The three-dimensional (3D) chromatin architectures are crucial for cellular functions, with dysregulation linked to various diseases, including cancer. The regulation of 3D genomic architectures involves a complex interplay of factors, where traditional markers like cohesin, CTCF, and ZNF143 play established roles in the formation of Topologically Associating Domains (TADs) (Stilianoudakis et al., Bioinformatics, 2022). Recent advancements have identified new structural features—chromatin hubs, stripes, and subcompartments—indicating a broader regulatory landscape. Our study focuses on leveraging computational methods to explore this extensive range of regulatory elements, aiming to deepen the understanding of 3D genomic architecture regulation.
Workflow Overview Our research strategy, incorporates advanced computational methods to systematically investigate the regulatory factors influencing 3D genomic architecture. The methodology consists of several key steps:
1.Data Collection: We utilized Micro-C data from human MCF7 cells, focusing on TAD boundaries, chromatin hubs, and stripes to capture essential features of 3D genomic architecture.
2.Overlap Matrix Construction: An Overlap Matrix was constructed to quantify the enrichment of transcription factors (identified via ChIP-seq) within the 3D chromatin structure. This matrix facilitates the analysis by representing specific intervals (rows) and corresponding factors (columns).
3.Signal Vector Aggregation: We aggregated average changes in peak intensity for key factors known to impact 3D chromatin structure (e.g., CTCF and cohesin) into a peak signal vector, enabling a focused analysis of their roles.

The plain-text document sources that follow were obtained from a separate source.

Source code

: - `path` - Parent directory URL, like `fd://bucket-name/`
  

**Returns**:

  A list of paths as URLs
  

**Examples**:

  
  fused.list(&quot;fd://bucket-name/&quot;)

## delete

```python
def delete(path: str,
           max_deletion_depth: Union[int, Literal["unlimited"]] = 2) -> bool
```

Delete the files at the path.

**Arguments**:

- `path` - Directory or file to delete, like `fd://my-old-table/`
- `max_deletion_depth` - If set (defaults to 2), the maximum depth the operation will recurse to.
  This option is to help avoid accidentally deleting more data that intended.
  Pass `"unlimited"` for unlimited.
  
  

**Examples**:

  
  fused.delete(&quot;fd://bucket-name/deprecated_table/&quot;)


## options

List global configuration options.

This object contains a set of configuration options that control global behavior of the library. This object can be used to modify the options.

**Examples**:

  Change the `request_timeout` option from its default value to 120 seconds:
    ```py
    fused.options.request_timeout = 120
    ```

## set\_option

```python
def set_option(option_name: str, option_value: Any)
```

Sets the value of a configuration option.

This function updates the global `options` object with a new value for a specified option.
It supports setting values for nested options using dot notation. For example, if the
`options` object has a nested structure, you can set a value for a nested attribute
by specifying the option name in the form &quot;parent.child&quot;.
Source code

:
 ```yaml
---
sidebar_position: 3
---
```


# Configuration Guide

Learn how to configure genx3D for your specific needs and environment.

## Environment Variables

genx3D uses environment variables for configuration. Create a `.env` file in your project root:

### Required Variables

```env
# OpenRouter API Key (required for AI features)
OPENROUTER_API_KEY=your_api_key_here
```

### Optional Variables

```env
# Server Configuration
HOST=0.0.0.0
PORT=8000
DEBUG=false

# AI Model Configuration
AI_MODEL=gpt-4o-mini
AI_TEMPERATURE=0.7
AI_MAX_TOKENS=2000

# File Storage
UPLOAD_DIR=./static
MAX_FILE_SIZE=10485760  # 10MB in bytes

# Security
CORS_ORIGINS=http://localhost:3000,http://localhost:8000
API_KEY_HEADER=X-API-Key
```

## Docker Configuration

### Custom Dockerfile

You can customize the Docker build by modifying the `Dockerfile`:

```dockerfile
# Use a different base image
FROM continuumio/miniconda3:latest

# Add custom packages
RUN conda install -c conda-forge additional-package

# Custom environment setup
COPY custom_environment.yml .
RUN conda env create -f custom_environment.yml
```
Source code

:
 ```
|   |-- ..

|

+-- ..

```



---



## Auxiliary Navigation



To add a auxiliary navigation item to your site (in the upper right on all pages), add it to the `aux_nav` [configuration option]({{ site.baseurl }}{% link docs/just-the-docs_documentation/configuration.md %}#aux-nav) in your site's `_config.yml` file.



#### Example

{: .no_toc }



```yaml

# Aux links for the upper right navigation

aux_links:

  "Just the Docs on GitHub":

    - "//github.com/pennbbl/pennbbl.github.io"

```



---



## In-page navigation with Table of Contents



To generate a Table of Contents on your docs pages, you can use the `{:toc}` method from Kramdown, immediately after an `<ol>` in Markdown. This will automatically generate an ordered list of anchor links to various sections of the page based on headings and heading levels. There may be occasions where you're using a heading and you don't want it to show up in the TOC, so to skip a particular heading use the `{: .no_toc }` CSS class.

4.1D Score Extraction: Employing HiC1Dmetrix, we extracted one-dimensional (1D) scores associated with each 3D chromatin structure, forming a 1D score vector to enhance the model's comprehension of chromatin architecture.
5.Feature Engineering: To delineate associations between factors, we introduced cosine similarity and Manhattan distance as engineering features. These features were utilized to construct a network graph mapping the interactions among various factors.
6.Graph Convolutional Network (GCN) Utilization: The network graph, with nodes representing factors and connections defined by cosine similarity, employed GCN for node embedding.
Hierarchical Clustering: We performed hierarchical clustering to obtain clusters of similar factors, which were split into named positive and negative groups.
7.Key Region Identification: Focusing on essential factors within the 3D chromatin structure, we examined the distribution of peaks to identify key genomic regions, augmenting our understanding of pivotal roles these factors may play.